## Records for this task
● ● ● ● ● ● ●

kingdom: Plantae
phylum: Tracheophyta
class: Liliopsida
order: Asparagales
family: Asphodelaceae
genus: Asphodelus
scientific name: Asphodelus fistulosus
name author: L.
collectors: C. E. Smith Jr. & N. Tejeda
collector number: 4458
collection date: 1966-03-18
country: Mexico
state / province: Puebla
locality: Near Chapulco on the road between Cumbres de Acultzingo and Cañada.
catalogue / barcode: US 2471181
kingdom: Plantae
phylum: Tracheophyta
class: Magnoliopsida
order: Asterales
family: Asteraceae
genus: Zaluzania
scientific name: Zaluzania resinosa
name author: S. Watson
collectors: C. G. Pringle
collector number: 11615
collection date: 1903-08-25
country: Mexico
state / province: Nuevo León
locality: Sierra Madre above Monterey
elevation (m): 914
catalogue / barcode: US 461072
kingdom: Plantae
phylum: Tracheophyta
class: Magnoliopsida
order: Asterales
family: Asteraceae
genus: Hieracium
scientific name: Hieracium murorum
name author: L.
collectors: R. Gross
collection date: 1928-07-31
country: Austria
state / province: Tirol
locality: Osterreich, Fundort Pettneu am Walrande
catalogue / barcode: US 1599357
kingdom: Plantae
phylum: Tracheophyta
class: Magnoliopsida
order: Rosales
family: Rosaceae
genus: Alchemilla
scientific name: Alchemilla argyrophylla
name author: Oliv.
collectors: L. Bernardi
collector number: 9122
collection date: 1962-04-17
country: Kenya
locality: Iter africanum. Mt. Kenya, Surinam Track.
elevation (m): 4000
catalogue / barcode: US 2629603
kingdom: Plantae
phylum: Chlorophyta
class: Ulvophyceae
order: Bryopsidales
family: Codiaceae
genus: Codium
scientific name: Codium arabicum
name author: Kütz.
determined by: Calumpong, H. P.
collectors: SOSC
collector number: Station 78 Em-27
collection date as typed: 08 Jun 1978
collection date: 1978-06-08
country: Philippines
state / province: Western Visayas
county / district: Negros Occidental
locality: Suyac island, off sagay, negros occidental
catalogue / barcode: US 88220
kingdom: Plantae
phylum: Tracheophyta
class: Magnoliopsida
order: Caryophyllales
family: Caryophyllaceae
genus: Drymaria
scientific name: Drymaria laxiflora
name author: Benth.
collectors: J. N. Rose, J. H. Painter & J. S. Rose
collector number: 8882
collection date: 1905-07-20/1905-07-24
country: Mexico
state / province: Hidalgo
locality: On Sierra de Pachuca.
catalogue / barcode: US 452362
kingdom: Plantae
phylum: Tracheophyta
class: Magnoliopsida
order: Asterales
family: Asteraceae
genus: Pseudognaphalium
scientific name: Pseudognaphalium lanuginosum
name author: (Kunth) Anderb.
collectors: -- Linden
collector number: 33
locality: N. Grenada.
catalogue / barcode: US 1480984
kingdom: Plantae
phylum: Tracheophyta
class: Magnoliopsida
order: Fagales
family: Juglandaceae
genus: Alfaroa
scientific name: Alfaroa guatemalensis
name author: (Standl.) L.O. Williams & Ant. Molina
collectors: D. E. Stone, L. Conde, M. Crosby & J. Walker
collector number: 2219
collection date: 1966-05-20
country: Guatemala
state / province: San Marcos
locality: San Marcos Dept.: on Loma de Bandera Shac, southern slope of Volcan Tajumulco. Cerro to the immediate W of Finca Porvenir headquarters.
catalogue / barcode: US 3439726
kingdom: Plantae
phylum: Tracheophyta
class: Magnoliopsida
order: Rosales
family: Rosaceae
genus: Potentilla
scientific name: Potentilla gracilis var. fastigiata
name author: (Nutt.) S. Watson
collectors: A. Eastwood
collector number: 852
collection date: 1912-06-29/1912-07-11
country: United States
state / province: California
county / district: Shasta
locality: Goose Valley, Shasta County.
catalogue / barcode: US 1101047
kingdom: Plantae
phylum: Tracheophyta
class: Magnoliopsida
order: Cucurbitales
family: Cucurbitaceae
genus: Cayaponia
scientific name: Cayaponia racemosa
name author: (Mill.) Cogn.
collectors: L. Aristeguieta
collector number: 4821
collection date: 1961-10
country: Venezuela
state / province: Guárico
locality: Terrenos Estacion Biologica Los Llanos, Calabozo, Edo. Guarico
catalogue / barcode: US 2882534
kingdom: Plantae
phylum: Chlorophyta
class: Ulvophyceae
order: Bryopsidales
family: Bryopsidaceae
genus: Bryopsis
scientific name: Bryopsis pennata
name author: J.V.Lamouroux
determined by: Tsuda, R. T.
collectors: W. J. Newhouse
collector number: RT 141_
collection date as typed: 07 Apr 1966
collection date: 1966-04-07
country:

● ● ● ● ● ● ●

## Aim
Please rewrite the material above as a numbered list, starting at the line containing "state / province: Guárico" and ending at the final line of the material, with any blank lines left out.

## Correct output
1. state / province: Guárico
2. locality: Terrenos Estacion Biologica Los Llanos, Calabozo, Edo. Guarico
3. catalogue / barcode: US 2882534
4. kingdom: Plantae
5. phylum: Chlorophyta
6. class: Ulvophyceae
7. order: Bryopsidales
8. family: Bryopsidaceae
9. genus: Bryopsis
10. scientific name: Bryopsis pennata
11. name author: J.V.Lamouroux
12. determined by: Tsuda, R. T.
13. collectors: W. J. Newhouse
14. collector number: RT 141_
15. collection date as typed: 07 Apr 1966
16. collection date: 1966-04-07
17. country:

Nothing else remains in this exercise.